- Work order 1
Output the passage of the bomb thread word for word, beginning at the words "In my experience" and stopping after the words "about 30 times.".
- Work order 2
From the bomb thread, list every name written as a single word that contains either a digit or a capital letter after its first character.
- Work order 3
Supply the next part of the bomb thread, starting after its final post.

- Text passage
##########
Hi, so I just noticed that the Touched event isn’t working reliably with my bombs. So, I made a bomb tool that creates an explosion part sphere, and that sphere expands in all directions, then fades out. If players touch that sphere, it’ll kill them. There’s also a freeze bomb that freezes players that collide with the explosion. It creates a block around the player’s character, also anchoring the player’s character as well.
I noticed if somebody throws a damage bomb, and if players collide with it but they’re currently frozen, they won’t take any damage from it.
In my experience with using distance from character, you have to get the value every time the humanoid moves so it can get quite hard to deal with debounce wise.
Do you think this wouldn’t be that expensive to do though? The only way I see this working is to create Region3’s every time the loop runs to resize the explosion, which is about 30 times.
To my understanding you can expand the region using ExpandToGrid, I do not know if it works the way that you want it to though. Here is where I got this information:
If I’m not mistaken, Region3 is more expensive. You could use DistanceFromCharacter or Magnitude, which you should only have to get once for everyone in the bomb blast radius
Clone the script 2 times so the the touched is more precise? Put the touched event in a render stepped(performance eating probably)? Not sure if both methods work.
Cloning the script would not fix anything, there’s still the possibility that both scripts won’t run or that both scripts will run at the same time (not a good thing!). If this is a costly script, having both scripts run at once would just be a bad idea.
##########
[Entries drawn from a dataset]
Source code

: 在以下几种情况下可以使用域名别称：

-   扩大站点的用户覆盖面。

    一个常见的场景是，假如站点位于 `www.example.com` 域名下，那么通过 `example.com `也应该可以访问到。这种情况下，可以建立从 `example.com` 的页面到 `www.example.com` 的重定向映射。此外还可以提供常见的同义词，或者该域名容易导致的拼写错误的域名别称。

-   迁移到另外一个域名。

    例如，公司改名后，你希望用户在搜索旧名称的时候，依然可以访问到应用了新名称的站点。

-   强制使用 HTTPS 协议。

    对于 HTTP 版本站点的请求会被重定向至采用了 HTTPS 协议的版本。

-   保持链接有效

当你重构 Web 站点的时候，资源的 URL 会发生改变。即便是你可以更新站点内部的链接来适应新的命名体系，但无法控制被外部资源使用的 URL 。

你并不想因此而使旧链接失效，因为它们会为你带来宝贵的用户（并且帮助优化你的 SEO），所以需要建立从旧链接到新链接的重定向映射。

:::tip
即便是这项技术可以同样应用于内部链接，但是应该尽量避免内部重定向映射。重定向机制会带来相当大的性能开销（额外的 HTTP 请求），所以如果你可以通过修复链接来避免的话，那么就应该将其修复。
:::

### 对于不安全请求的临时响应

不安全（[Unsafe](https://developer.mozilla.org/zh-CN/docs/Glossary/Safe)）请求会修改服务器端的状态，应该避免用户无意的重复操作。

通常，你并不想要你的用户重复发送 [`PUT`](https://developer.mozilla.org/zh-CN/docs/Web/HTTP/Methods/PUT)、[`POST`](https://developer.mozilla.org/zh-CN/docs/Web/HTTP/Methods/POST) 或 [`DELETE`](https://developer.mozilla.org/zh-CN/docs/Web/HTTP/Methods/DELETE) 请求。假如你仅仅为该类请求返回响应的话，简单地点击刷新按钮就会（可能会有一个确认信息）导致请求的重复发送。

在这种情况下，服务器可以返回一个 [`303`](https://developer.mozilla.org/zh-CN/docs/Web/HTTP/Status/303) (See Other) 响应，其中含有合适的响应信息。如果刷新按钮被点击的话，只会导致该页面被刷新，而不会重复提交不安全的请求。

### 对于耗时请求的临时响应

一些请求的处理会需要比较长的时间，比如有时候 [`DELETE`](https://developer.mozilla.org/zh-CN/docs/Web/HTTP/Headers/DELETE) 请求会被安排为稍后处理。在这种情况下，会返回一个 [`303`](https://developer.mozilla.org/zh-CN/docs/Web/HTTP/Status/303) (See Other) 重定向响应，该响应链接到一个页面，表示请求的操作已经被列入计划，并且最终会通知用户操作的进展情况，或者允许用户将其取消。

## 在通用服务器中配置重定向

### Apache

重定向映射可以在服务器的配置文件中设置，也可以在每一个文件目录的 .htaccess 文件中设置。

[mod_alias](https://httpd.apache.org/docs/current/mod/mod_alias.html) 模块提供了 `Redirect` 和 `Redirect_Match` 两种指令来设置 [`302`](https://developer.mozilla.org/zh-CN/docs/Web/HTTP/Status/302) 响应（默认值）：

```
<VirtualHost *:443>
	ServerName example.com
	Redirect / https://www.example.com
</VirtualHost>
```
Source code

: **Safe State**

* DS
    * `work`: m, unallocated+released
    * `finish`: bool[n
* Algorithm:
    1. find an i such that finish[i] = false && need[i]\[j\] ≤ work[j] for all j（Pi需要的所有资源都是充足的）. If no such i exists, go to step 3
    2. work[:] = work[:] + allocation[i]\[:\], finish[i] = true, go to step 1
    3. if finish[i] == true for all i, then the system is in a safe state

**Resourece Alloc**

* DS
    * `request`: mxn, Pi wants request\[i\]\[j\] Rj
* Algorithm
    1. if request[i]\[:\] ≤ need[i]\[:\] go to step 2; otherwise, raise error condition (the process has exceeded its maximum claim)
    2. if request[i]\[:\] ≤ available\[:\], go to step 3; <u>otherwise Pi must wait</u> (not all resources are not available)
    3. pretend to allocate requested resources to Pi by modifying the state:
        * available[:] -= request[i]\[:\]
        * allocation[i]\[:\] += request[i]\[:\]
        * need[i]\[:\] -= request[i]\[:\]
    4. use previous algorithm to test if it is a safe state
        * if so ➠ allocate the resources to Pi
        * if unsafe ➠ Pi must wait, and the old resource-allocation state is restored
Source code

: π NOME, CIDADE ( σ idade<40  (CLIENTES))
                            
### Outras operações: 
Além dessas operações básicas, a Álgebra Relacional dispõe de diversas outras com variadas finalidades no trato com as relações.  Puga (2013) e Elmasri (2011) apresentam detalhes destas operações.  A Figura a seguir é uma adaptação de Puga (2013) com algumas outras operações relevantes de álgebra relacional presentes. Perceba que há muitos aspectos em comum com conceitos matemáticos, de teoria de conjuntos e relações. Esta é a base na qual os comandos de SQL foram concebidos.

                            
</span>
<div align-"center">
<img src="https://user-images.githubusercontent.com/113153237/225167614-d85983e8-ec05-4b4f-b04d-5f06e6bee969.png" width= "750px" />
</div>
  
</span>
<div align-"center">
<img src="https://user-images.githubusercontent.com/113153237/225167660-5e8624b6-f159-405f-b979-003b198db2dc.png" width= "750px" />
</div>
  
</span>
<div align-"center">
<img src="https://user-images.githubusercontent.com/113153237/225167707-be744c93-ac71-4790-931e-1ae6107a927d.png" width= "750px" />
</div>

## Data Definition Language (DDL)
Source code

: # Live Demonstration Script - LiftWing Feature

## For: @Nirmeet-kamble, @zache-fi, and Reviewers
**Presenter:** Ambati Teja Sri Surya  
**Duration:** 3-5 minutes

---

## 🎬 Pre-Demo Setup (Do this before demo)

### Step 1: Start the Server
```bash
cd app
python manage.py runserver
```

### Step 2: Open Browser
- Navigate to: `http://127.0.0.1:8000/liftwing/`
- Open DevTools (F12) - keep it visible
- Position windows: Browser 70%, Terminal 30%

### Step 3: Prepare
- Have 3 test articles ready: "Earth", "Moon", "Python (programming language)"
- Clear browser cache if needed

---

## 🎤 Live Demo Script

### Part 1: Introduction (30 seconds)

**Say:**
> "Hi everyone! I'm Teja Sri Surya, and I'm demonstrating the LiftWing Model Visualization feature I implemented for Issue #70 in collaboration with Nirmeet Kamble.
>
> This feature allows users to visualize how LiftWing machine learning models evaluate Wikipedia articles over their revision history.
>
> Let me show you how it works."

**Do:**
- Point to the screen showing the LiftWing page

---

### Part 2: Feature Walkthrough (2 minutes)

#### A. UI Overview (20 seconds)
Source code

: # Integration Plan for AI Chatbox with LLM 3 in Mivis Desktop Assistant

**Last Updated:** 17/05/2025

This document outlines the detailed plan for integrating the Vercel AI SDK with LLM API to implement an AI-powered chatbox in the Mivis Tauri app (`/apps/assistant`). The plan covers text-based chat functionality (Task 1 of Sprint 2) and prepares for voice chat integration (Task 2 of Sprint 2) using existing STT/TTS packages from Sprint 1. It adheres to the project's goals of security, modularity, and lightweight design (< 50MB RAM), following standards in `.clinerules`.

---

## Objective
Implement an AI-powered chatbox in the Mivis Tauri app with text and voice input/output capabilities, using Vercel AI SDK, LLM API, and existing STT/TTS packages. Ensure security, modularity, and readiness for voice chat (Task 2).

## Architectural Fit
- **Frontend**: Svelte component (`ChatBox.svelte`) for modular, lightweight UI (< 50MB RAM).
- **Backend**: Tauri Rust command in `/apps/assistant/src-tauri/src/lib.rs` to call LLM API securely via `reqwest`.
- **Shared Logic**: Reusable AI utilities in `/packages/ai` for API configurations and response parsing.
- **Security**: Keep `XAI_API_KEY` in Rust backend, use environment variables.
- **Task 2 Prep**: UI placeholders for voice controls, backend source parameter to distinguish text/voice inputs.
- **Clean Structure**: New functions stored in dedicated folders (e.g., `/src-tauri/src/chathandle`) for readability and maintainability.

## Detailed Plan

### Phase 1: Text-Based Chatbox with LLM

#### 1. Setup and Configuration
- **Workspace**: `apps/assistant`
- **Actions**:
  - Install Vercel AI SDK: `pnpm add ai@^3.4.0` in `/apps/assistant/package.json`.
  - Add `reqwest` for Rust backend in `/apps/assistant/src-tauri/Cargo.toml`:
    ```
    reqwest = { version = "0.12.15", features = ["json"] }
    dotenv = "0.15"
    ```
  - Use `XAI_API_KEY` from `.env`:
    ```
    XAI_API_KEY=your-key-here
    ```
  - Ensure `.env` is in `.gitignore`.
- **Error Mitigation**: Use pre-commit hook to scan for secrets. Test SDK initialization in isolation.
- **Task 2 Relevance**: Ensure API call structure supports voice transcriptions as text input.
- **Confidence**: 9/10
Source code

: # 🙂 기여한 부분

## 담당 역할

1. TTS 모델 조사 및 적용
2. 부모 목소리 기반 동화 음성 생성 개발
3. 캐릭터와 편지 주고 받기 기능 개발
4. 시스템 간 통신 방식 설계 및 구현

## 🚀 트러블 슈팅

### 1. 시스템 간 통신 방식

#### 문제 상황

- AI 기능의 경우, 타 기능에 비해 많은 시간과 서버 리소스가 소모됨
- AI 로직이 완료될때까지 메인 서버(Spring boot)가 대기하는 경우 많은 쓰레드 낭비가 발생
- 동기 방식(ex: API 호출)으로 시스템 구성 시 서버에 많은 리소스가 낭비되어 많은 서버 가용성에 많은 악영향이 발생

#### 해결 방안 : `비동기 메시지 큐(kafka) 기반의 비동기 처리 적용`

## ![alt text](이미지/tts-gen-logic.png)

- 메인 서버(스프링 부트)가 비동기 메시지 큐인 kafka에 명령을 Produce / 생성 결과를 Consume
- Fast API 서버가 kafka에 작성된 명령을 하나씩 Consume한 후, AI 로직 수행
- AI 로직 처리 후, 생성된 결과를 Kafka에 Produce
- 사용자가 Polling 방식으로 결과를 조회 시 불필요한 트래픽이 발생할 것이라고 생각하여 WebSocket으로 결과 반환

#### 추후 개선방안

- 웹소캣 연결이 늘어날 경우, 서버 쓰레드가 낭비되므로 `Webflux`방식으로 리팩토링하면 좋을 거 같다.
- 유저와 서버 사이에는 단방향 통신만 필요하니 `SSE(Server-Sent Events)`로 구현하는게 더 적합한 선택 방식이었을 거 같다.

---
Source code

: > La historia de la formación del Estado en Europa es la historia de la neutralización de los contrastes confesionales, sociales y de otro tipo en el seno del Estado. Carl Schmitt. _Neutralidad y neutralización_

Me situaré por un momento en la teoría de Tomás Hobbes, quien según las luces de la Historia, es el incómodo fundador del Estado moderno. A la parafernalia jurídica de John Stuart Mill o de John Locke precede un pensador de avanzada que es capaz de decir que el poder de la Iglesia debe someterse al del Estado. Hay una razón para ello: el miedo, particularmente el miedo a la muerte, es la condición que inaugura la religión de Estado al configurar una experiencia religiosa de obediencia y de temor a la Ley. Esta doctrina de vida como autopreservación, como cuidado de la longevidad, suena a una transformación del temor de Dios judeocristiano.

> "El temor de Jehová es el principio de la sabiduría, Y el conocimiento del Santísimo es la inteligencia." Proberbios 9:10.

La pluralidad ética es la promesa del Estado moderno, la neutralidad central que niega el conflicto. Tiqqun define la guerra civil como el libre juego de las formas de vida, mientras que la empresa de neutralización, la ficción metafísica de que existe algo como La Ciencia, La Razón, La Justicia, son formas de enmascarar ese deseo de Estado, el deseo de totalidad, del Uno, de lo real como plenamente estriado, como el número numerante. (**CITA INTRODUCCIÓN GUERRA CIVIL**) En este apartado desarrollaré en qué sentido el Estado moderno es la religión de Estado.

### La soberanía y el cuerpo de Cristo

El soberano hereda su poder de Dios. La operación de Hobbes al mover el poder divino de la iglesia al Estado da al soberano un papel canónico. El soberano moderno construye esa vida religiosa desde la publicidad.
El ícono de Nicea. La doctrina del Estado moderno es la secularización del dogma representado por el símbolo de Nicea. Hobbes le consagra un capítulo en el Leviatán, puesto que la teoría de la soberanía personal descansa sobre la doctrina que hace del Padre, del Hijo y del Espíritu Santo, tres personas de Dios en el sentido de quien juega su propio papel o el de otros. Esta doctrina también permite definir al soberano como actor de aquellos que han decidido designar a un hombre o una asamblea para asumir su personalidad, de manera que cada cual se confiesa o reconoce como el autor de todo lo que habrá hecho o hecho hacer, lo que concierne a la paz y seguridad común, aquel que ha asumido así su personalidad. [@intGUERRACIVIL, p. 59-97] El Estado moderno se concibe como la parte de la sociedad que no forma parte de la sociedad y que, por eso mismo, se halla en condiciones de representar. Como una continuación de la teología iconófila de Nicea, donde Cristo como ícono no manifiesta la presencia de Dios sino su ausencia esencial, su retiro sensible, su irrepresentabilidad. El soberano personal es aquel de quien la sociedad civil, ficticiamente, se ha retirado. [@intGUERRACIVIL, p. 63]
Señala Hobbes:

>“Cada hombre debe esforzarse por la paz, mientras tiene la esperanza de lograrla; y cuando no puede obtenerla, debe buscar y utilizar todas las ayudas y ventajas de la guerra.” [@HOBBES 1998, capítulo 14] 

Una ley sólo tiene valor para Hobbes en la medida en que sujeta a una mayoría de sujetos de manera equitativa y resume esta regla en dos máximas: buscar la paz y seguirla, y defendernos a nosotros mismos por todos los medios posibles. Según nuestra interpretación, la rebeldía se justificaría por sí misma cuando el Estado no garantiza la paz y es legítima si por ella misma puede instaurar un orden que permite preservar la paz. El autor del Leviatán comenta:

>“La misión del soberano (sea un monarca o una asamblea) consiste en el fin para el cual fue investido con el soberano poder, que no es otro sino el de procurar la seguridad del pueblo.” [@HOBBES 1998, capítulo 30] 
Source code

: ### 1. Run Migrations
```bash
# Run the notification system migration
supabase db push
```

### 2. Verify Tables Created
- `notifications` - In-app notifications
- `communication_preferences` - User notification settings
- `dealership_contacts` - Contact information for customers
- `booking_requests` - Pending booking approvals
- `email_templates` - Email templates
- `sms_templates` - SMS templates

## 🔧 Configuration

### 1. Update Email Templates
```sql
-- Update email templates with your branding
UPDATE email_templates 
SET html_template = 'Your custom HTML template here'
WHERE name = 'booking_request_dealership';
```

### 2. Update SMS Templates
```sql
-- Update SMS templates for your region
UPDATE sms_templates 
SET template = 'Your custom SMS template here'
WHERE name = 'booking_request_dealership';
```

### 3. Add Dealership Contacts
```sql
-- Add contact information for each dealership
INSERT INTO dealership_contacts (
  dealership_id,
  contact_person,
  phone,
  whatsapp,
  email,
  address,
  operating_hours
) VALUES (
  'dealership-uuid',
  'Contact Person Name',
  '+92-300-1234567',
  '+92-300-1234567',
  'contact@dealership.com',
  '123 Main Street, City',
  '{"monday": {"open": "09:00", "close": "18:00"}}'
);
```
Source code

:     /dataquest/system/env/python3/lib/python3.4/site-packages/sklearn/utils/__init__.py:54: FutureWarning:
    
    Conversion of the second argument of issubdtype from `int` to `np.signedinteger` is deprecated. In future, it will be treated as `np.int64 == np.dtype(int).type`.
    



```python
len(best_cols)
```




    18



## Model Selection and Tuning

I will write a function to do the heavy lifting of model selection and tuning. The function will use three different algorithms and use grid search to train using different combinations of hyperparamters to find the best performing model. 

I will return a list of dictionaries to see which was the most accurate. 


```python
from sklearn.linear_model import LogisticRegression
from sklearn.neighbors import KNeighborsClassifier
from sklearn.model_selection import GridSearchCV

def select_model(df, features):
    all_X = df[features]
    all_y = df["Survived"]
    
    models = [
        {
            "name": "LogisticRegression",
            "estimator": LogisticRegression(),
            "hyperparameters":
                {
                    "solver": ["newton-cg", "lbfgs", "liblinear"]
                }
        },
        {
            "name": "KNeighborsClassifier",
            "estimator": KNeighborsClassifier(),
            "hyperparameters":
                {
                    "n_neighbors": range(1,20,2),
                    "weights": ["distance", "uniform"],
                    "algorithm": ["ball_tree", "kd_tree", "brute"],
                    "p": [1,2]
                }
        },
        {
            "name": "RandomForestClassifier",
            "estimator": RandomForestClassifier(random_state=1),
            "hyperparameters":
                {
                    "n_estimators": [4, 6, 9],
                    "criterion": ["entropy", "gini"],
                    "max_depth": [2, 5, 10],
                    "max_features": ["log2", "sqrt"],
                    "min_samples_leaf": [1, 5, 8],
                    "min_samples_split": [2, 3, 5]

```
##########
- Answer 1
In my experience with using distance from character, you have to get the value every time the humanoid moves so it can get quite hard to deal with debounce wise.
Do you think this wouldn’t be that expensive to do though? The only way I see this working is to create Region3’s every time the loop runs to resize the explosion, which is about 30 times.

- Answer 2
Region3
ExpandToGrid
DistanceFromCharacter

- Answer 3
RenderStepped has nothing to do with Touched…? RenderStepped is used in cases of precision (think shooting games), not in the cases of a Touched event. The event would still fire even if the player isn’t touching any of the parts that you want it to touch, and if the resource is costly, it’d just cause more lag to the player.
local bomb = workspace.Bomb
function getTouchingParts(bomb)
local connection = bomb.Touched:Connect(function() end) -- trick to make :GetTouchingParts() work with cancollide off parts
local touchingParts = bomb:GetTouchingParts()
connection:Disconnect()
return touchingParts
end
it works with well with spheres and anchored parts, I think it works nicely performance wise too
Personally I’d use GetTouchingParts over Touched in this case because it would be easier to add effects like pulsing damage
The same applies with a ray cast since your just checking the distance and obstacles. If you don’t want obstacles to block the bomb though, you could just use DistanceFromCharacter. But rays will let you catch the case of their arm or something being in the radius when the measure point isn’t.
Since the bomb size is increasing, you might need to check a few more times if it’s a slow enough speed to matter, but you would need to do that with any method you used unless it’s a connection. However, if it’s going that slow and it’s visible you would be able to see if your character is touching it, so GetTouchingParts would give you more visually accurate results if you fire it enough, though the difference would be small.
Yes you would, but I’m not sure where this question is coming from. Are you concerned about the expense? It’s not expensive or performance hitting at all. You can fire hundreds of rays, provided their lengths are short, every frame.